↓↓↓
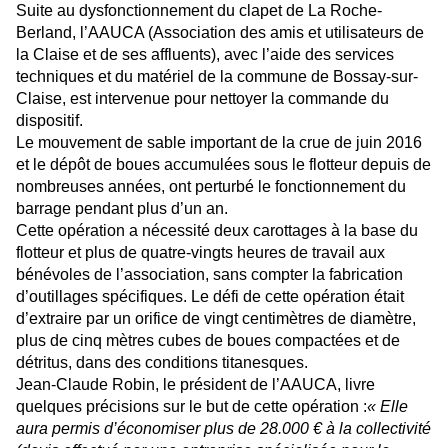
Suite au dysfonctionnement du clapet de La Roche-
Berland, l’AAUCA (Association des amis et utilisateurs de
la Claise et de ses affluents), avec l’aide des services
techniques et du matériel de la commune de Bossay-sur-
Claise, est intervenue pour nettoyer la commande du
dispositif.
Le mouvement de sable important de la crue de juin 2016
et le dépôt de boues accumulées sous le flotteur depuis de
nombreuses années, ont perturbé le fonctionnement du
barrage pendant plus d’un an.
Cette opération a nécessité deux carottages à la base du
flotteur et plus de quatre-vingts heures de travail aux
bénévoles de l’association, sans compter la fabrication
d’outillages spécifiques. Le défi de cette opération était
d’extraire par un orifice de vingt centimètres de diamètre,
plus de cinq mètres cubes de boues compactées et de
détritus, dans des conditions titanesques.
Jean-Claude Robin, le président de l’AAUCA, livre
quelques précisions sur le but de cette opération :
« Elle
aura permis d’économiser plus de 28.000 € à la collectivité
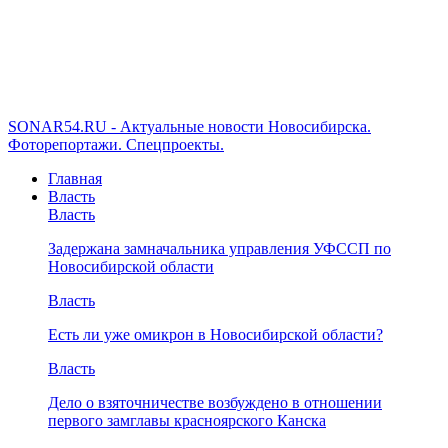
SONAR54.RU - Актуальные новости Новосибирска.
Фоторепортажи. Спецпроекты.
Главная
Власть
Власть
Задержана замначальника управления УФССП по
Новосибирской области
Власть
Есть ли уже омикрон в Новосибирской области?
Власть
Дело о взяточничестве возбуждено в отношении
первого замглавы красноярского Канска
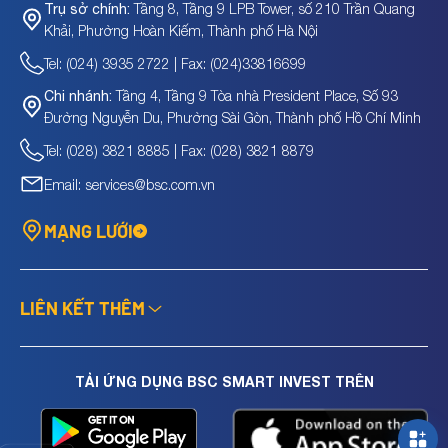
Tầng 8, Tầng 9 LPB Tower, số 210 Trần Quang
Trụ sở chính:
Khải, Phường Hoàn Kiếm, Thành phố Hà Nội
Tel: (024) 3935 2722 | Fax: (024)33816699
Tầng 4, Tầng 9 Tòa nhà President Place, Số 93
Chi nhánh:
Đường Nguyễn Du, Phường Sài Gòn, Thành phố Hồ Chí Minh
Tel: (028) 3821 8885 | Fax: (028) 3821 8879
Email: services@bsc.com.vn
MẠNG LƯỚI
LIÊN KẾT THÊM
TẢI ỨNG DỤNG BSC SMART INVEST TRÊN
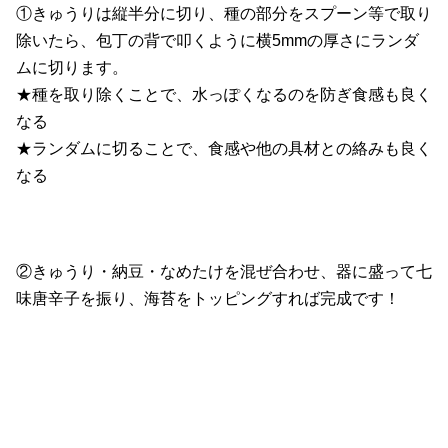
①きゅうりは縦半分に切り、種の部分をスプーン等で取り
除いたら、包丁の背で叩くように横5mmの厚さにランダ
ムに切ります。
★種を取り除くことで、水っぽくなるのを防ぎ食感も良く
なる
★ランダムに切ることで、食感や他の具材との絡みも良く
なる
②きゅうり・納豆・なめたけを混ぜ合わせ、器に盛って七
味唐辛子を振り、海苔をトッピングすれば完成です！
↑↑↑
Can you copy out, word for word, the text of the items from the line containing "Tầng 8, Tầng 9 LPB Tower, số 210 Trần Quang" through the end of the items, both ends included, leaving out the pictures?

Finished task
Tầng 8, Tầng 9 LPB Tower, số 210 Trần Quang
Trụ sở chính:
Khải, Phường Hoàn Kiếm, Thành phố Hà Nội
Tel: (024) 3935 2722 | Fax: (024)33816699
Tầng 4, Tầng 9 Tòa nhà President Place, Số 93
Chi nhánh:
Đường Nguyễn Du, Phường Sài Gòn, Thành phố Hồ Chí Minh
Tel: (028) 3821 8885 | Fax: (028) 3821 8879
Email: services@bsc.com.vn
MẠNG LƯỚI
LIÊN KẾT THÊM
TẢI ỨNG DỤNG BSC SMART INVEST TRÊN
①きゅうりは縦半分に切り、種の部分をスプーン等で取り
除いたら、包丁の背で叩くように横5mmの厚さにランダ
ムに切ります。
★種を取り除くことで、水っぽくなるのを防ぎ食感も良く
なる
★ランダムに切ることで、食感や他の具材との絡みも良く
なる
②きゅうり・納豆・なめたけを混ぜ合わせ、器に盛って七
味唐辛子を振り、海苔をトッピングすれば完成です！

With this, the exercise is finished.